Could it be that 30% off your first card?
If that is the case, maybe for opencl, it is better to use 2 independent
cards (processors) instead of a single crossfired one
CodeXL will have to wait till next week as I can't run it remotely - it crashes on gl related problems with x2go and doesn't support newer glx protocols anyway.
Re crossfire, afaik it's not as complicated as it once was, just point to point communications over pcie bus. I doubt any overhead is going on there. I was considering maybe the card knows it's a display driver and reserves some of itself or something or hardware issues but was hoping AMD team could help me poke around better. It is a real bummer amdconfig still isn't working. Judging from my desktops where I've used amdconfig to watch GPU load, I would say like you generally not doing much on the desktop will not incur much on the average. I actually replicated the timing with Xorg shut down - going headless so to speak.
For switching cards, I'm supposing you mean switch which one is driving the display? I don't think I can do that since it's a laptop.
I meant switching the PCI bus, not just the monitor cable. Didn't know
about the laptop, and I imagine it is tough to do.
You can switch display cards through "Devices" section in
I would imagine that xfire is a bit more than point 2 point communications
over PCIE (schedulers, load balancers, cache mappers?)
I've collected profiling information for both GPUS. I can't post the kernel sourcecode here but I've replicated the timing behavior across a few of my kernels which all are different work flows.

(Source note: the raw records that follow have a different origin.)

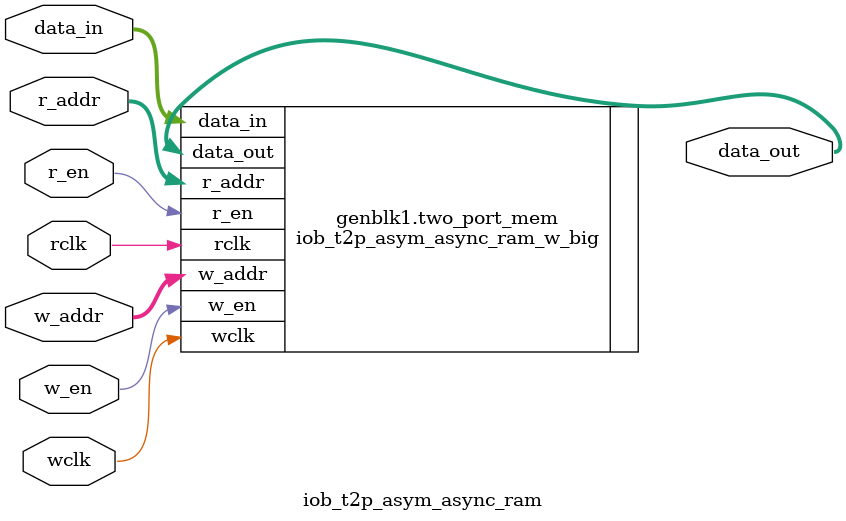
<source format=v>
`timescale 1ns / 1ps

module iob_t2p_asym_async_ram 
	#(
		parameter W_DATA_W = 16,
		parameter W_ADDR_W = 6,
		parameter R_DATA_W = 8,
		parameter R_ADDR_W = 7
	)
	(
		//Inputs
	 input 		       wclk, //write clock
         input 		       w_en, //write enable
         input [W_DATA_W-1:0]  data_in, //Input data to write port
         input [W_ADDR_W-1:0]  w_addr, //address for write port
	 input 		       rclk, //read clock
         input [R_ADDR_W-1:0]  r_addr, //address for read port
         input 		       r_en,
        //Outputs
         output [R_DATA_W-1:0] data_out //output port
    );
    
    generate
    	if (W_DATA_W > R_DATA_W)
    	begin
    		iob_t2p_asym_async_ram_w_big #(
    			.W_DATA_W(W_DATA_W),
    		 	.W_ADDR_W(W_ADDR_W),
    		 	.R_DATA_W(R_DATA_W),
    		 	.R_ADDR_W(R_ADDR_W)
    		 ) two_port_mem (
    		 	.wclk(wclk),
    		 	.w_en(w_en),
    		 	.data_in(data_in),
    		 	.w_addr(w_addr),
			.rclk(rclk),
    		 	.r_addr(r_addr),
    		 	.r_en(r_en),
    		 	.data_out(data_out)
    		 );
    	end
    	else if (W_DATA_W == R_DATA_W)
	  begin
	     iob_2p_async_mem #(
				.DATA_W(W_DATA_W),
				.ADDR_W(W_ADDR_W)
				) two_port_mem (
	 					.wclk(wclk),
    		 				.w_en(w_en),
    		 				.data_in(data_in),
    		 				.w_addr(w_addr),
						.rclk(rclk),
    		 				.r_addr(r_addr),
    		 				.r_en(r_en),
    		 				.data_out(data_out)
						);
	  end // if (W_DATA_W == R_DATA_W)
	else
    	begin
    		iob_t2p_asym_async_ram_r_big #(
    			.W_DATA_W(W_DATA_W),
    		 	.W_ADDR_W(W_ADDR_W),
    		 	.R_DATA_W(R_DATA_W),
    		 	.R_ADDR_W(R_ADDR_W)
    		 ) two_port_mem (
    		 	.wclk(wclk),
    		 	.w_en(w_en),
    		 	.data_in(data_in),
    		 	.w_addr(w_addr),
			.rclk(rclk),
    		 	.r_addr(r_addr),
    		 	.r_en(r_en),
    		 	.data_out(data_out)
    		 );
    	end
    endgenerate
endmodule
    

</source>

GPU1 is the m290 GPU whos timings are good and consistent with my desktop R9 290. GPU0 is the m290 one who's behaving a few times slower.
I've noted that most fields of the profilings are the same but it is easy to see the last few columns from VALUBusy to LDSBankConflict (1.17 on GPU0 and 3.32 on GPU1) and VALUBusy have some significant differences - differing by factors of 2-3 which is around how many times kernels are running slower on that card.
prepost update: I just stumbled on this thread which works around the problem: http://devgurus.amd.com/thread/169896 by setting env variable GPU_NUM_COMPUTE_RINGS=1
I guess at this point: wtf @ regression testing on amd's side.
I have an update to this that it should not be relied on - I've observed for several kernels incorrect results from GPU0 and for iterative kernels this can also lead to deadlock. I've also noted sometime later the effect of this work-around on timing seems to go away and said GPU becomes slow to execute again.